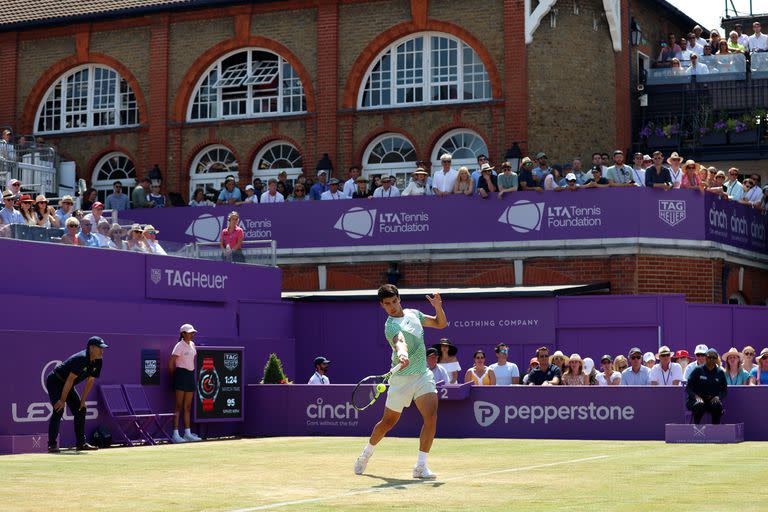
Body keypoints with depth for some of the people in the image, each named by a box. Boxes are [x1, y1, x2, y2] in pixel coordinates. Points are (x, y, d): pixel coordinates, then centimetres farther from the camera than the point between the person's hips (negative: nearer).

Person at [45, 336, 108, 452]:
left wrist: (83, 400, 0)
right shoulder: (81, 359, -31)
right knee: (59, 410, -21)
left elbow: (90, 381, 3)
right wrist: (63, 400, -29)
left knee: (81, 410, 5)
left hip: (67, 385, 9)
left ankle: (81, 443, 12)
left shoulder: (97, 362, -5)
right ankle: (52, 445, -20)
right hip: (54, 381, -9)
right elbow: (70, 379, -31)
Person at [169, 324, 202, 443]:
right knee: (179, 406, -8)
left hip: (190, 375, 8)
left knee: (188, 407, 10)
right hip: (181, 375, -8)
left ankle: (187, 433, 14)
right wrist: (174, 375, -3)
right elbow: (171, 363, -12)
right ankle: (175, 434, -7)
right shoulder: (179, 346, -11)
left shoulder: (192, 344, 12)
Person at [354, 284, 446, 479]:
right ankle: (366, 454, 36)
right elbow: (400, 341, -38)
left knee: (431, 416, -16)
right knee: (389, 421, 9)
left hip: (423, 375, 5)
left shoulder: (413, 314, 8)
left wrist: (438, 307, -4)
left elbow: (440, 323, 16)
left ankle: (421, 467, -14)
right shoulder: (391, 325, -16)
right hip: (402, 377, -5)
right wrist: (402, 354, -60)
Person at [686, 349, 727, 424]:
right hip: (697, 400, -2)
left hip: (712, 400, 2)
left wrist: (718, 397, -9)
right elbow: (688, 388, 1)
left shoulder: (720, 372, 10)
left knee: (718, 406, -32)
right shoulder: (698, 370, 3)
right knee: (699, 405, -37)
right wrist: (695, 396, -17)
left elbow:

---

### PROBLEM TO SOLVE
In the records above, locate each line with the word "wrist". Copy all such lines.

### SOLUTION
left wrist: (83, 400, 0)
right wrist: (63, 400, -29)
right wrist: (174, 375, -3)
left wrist: (438, 307, -4)
right wrist: (402, 354, -60)
left wrist: (718, 397, -9)
right wrist: (695, 396, -17)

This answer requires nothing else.